In criminal law, the decisive question is whether a so-called guarantor position exists. It arises from three sources: from the danger community itself, from prior conduct that creates the danger (ingerenz) and from the express or implicit takeover of duties. In mountain sports, the third source, the takeover of the leadership role, is the most important in practice. The Innsbruck doctoral dissertation by Barbara Rainer (2017) systematises the underlying framework, following the line drawn by Stabentheiner in JBl 2000, 273.
Six indicators for an implicit takeover. Stabentheiner and the Innsbruck dissertation derive six qualifying criteria from the Piz-Buin judgment, weighted as a "flexible system", not rigid subsumption but a holistic assessment. First, the personal responsibility of those being led as a starting point. Second, a hierarchy of subordination. Third, decision-making authority over route, gear, safeguarding, pace, breaks, abort. Fourth, special knowledge, climbing technique, route familiarity, relevant training. Fifth, "taking along" the weaker companion on a tour they would not have ventured alone. Sixth, trivialisation of recognisable dangers or asymmetric trust.
The OGH protective formula. In the 1998 Piz-Buin judgment, the OGH spelled out the protective rationale for the asymmetric setting: "The greater the differences in alpine ability and experience, the more intensively the weaker companion depends on the competence of the more experienced partner for a safe and gear-secured completion of the tour." If the led party "would not have ventured the tour without the more experienced one", the OGH’s wording, then a relationship of trust with heightened duties exists. Practical indicator: anyone who provides the gear, dominates route choice, leads from the front and makes decisions implicitly takes on the leadership role.

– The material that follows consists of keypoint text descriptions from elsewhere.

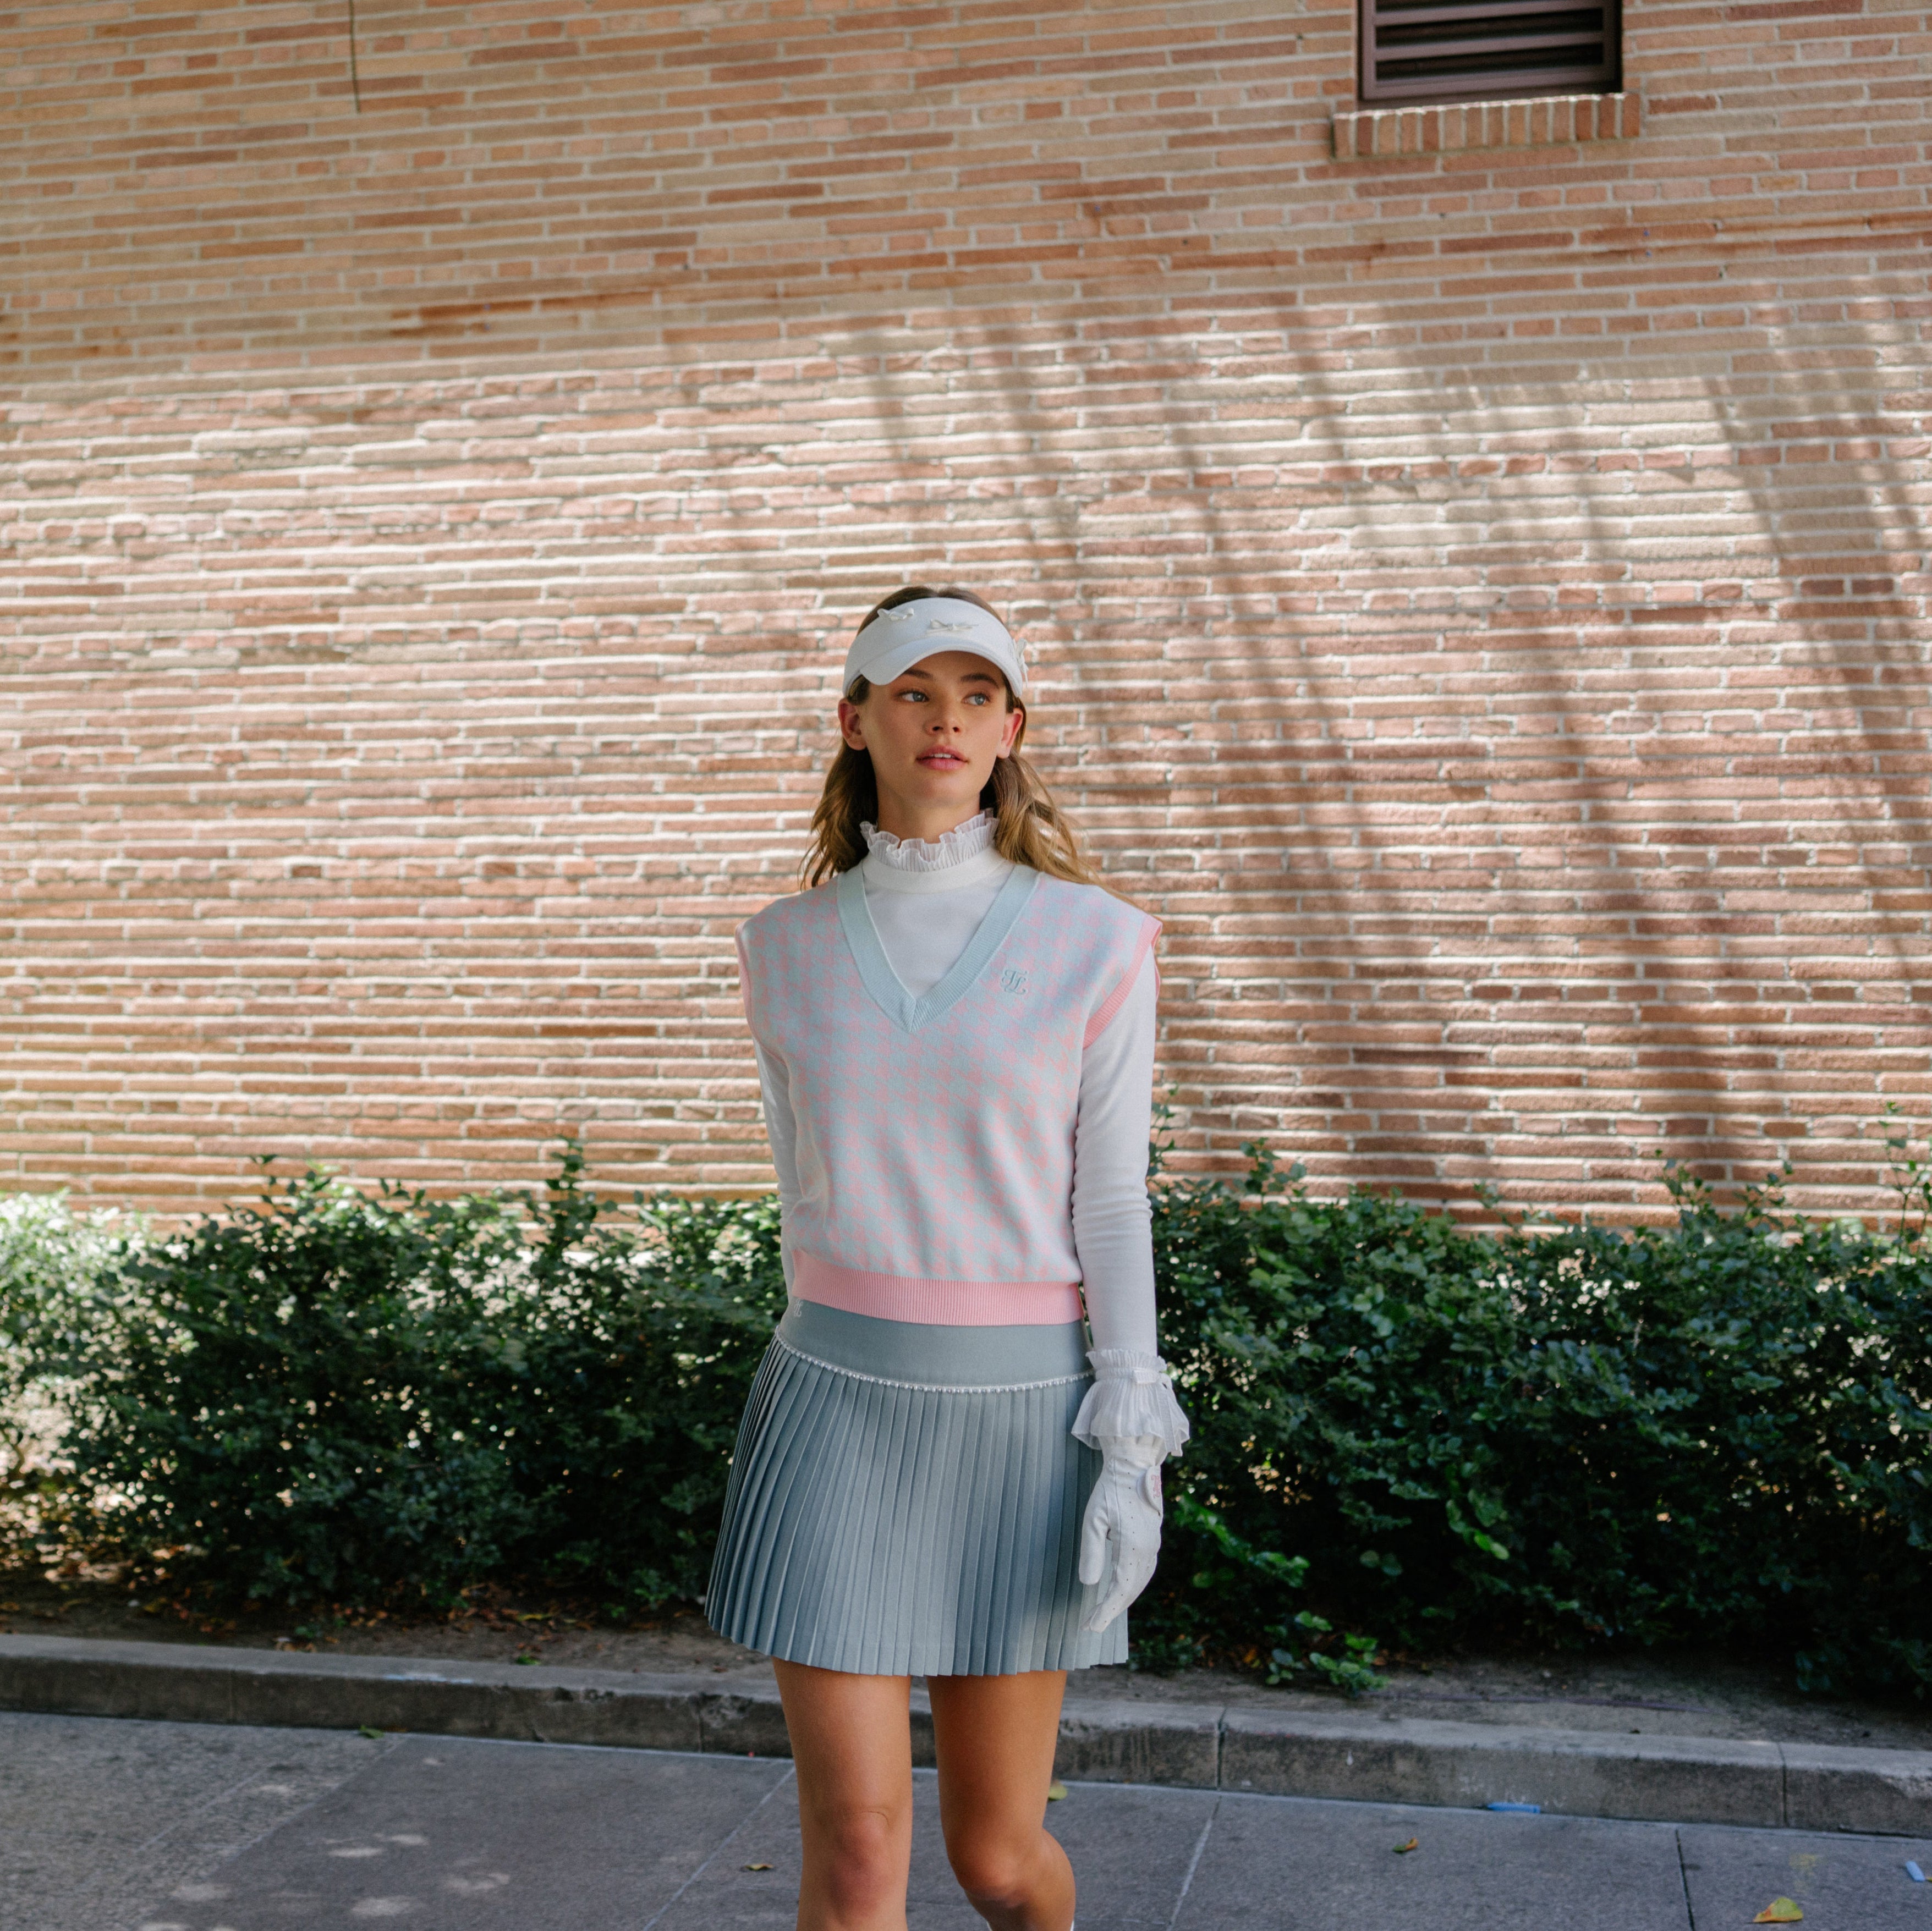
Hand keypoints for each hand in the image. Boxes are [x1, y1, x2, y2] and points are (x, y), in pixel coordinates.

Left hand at [1078, 1434, 1164, 1632]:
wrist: (1134, 1464)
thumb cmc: (1110, 1489)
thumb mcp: (1093, 1519)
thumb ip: (1091, 1552)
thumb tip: (1089, 1584)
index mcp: (1134, 1548)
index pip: (1119, 1589)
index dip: (1105, 1611)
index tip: (1090, 1627)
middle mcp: (1148, 1550)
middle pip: (1131, 1590)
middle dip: (1111, 1610)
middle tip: (1090, 1625)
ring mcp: (1153, 1544)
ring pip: (1140, 1581)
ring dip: (1122, 1599)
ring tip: (1102, 1612)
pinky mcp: (1153, 1538)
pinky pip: (1144, 1570)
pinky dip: (1132, 1585)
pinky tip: (1121, 1588)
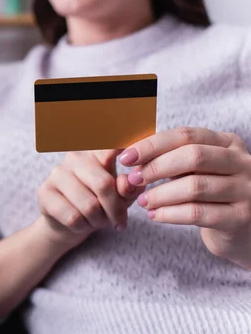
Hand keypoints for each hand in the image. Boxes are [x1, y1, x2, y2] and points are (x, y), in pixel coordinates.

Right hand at [38, 149, 144, 248]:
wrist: (69, 224)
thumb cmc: (100, 203)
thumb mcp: (121, 196)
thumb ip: (128, 188)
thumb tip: (126, 183)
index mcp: (96, 151)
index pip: (112, 147)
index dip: (128, 156)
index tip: (138, 164)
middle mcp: (74, 157)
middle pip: (104, 185)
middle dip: (115, 209)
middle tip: (119, 220)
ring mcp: (57, 173)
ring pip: (89, 205)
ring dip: (99, 221)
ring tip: (98, 221)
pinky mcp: (44, 192)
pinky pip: (73, 217)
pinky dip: (83, 227)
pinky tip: (82, 224)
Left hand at [119, 127, 250, 267]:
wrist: (243, 230)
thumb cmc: (211, 194)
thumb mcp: (197, 170)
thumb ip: (172, 158)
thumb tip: (130, 154)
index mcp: (228, 143)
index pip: (186, 135)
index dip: (153, 145)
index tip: (126, 157)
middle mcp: (242, 163)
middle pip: (193, 156)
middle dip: (156, 167)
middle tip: (134, 179)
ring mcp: (246, 190)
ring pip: (194, 186)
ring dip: (160, 194)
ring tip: (143, 201)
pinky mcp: (240, 218)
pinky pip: (197, 213)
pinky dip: (170, 214)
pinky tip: (155, 215)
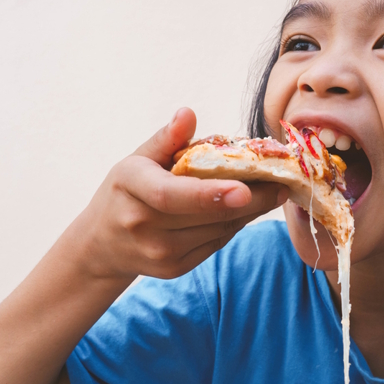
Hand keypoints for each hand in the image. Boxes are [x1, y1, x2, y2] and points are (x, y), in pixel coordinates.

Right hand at [71, 107, 287, 280]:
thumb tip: (188, 114)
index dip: (209, 194)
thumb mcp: (136, 160)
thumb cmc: (125, 192)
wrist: (102, 245)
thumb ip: (165, 139)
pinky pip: (217, 243)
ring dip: (250, 211)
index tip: (246, 188)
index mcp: (130, 188)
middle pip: (206, 215)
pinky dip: (236, 224)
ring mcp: (159, 253)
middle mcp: (142, 226)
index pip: (171, 195)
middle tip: (281, 181)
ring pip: (219, 230)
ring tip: (273, 190)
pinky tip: (249, 208)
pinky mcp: (175, 269)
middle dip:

The Munich counter-test 2023. In the Munich case, a more experienced hiker did not bear "tour leader by courtesy" liability despite route planning and greater alpine experience, because her companion clearly communicated her limits at the summit, both decided jointly on route changes and the mountain rescue was called together. The constellation was shared decision-making, not unilateral takeover. "In most cases, every alpinist must first look after themselves", the Munich court’s phrase carries cross-jurisdictionally in Austria too.
Ingerenz, duties from danger-creating prior conduct. The second source of guarantor liability is rarer in mountain sports but should not be ignored. Anyone who creates a source of danger or lets it persist, triggering an avalanche and not warning others on the slope, or loosening a climbing belay and not correcting it, assumes a protective duty from that prior conduct. The Innsbruck dissertation cites the Rummel commentary: "Anyone who, even lawfully, creates a source of danger or lets it persist must take care that no harm results."
Protective formula for the tour. Anyone taken along on a tour should articulate clearly before the ascent what they can do and what they cannot, and who carries responsibility. Anyone taking a less-experienced partner along should make clear that this is a joint tour and not a guided one. These clarifications prevent both criminal liability and later disputes about who was responsible for what.